Miller now chairs his 108-year-old firm’s entertainment law department, and offers full-service representation to a deep client pool, from established thesps (Courtney B. Vance) to reality stars (NeNe Leakes) to megachurchman T.D. Jakes, whose chat show is due to bow in September.
“For the first time a station group [Tegna Media] is actually underwriting a talk show,” Miller says. “We’re going to change the game of daytime syndication.”
He’s also out to change the game for minorities underrepresented in the legal profession. Miller urges young people to “get committed to learning, building your skill set, and building relationships,” he says. “For people of color it’s very difficult to get invited to the party. You have to make a strategic effort to find out where things are that you can be part of.”
At the same time, those in power “have to step out of their bubble and build bridges of communication,” making the physical effort “to place themselves where they can actually interact with African-Americans, Asians, Latinos outside of their comfort zone.” (There’ll be more walking the walk, he implies, when commercial pressures force the issue.)
A student of Hollywood’s Golden Age moguls — the Disneys, Goldwyns, and Cohns — Miller tries to follow their visionary habit of challenging past paradigms.

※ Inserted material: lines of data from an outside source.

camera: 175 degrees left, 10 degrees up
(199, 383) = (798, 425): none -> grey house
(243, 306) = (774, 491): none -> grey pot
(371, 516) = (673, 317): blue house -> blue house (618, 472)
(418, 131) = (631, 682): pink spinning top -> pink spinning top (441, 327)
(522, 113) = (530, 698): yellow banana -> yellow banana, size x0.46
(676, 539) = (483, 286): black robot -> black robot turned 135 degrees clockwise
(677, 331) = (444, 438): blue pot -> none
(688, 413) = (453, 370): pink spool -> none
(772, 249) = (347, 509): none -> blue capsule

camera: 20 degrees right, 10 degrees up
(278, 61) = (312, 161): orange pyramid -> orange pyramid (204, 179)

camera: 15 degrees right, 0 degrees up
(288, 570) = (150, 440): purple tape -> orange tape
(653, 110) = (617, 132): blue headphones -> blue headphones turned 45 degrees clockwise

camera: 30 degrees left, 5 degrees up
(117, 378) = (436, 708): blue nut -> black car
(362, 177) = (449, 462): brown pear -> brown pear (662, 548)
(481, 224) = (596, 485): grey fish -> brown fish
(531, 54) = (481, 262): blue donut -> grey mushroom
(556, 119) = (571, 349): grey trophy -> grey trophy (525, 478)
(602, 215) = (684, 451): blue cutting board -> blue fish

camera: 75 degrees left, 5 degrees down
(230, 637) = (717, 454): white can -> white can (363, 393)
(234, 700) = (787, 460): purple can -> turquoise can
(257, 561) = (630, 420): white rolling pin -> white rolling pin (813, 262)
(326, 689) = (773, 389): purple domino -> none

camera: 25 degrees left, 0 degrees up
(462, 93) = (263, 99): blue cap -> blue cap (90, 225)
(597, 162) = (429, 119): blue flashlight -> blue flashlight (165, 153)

“I constantly think beyond where I am, and I try very hard to put a plan in place to get to that next space. I’ve never felt like I was the smartest. I’ve never felt like I was the most connected, and I surely wasn’t the most well-prepared.
But I worked harder than most, and I’ve been more committed to figuring out an alternative way to success, even if I can’t go through the front door.”
It all started with the stage door. But the Beverly Hills Bar Assn.’s Entertainment Lawyer of the Year is decidedly entering the front door now.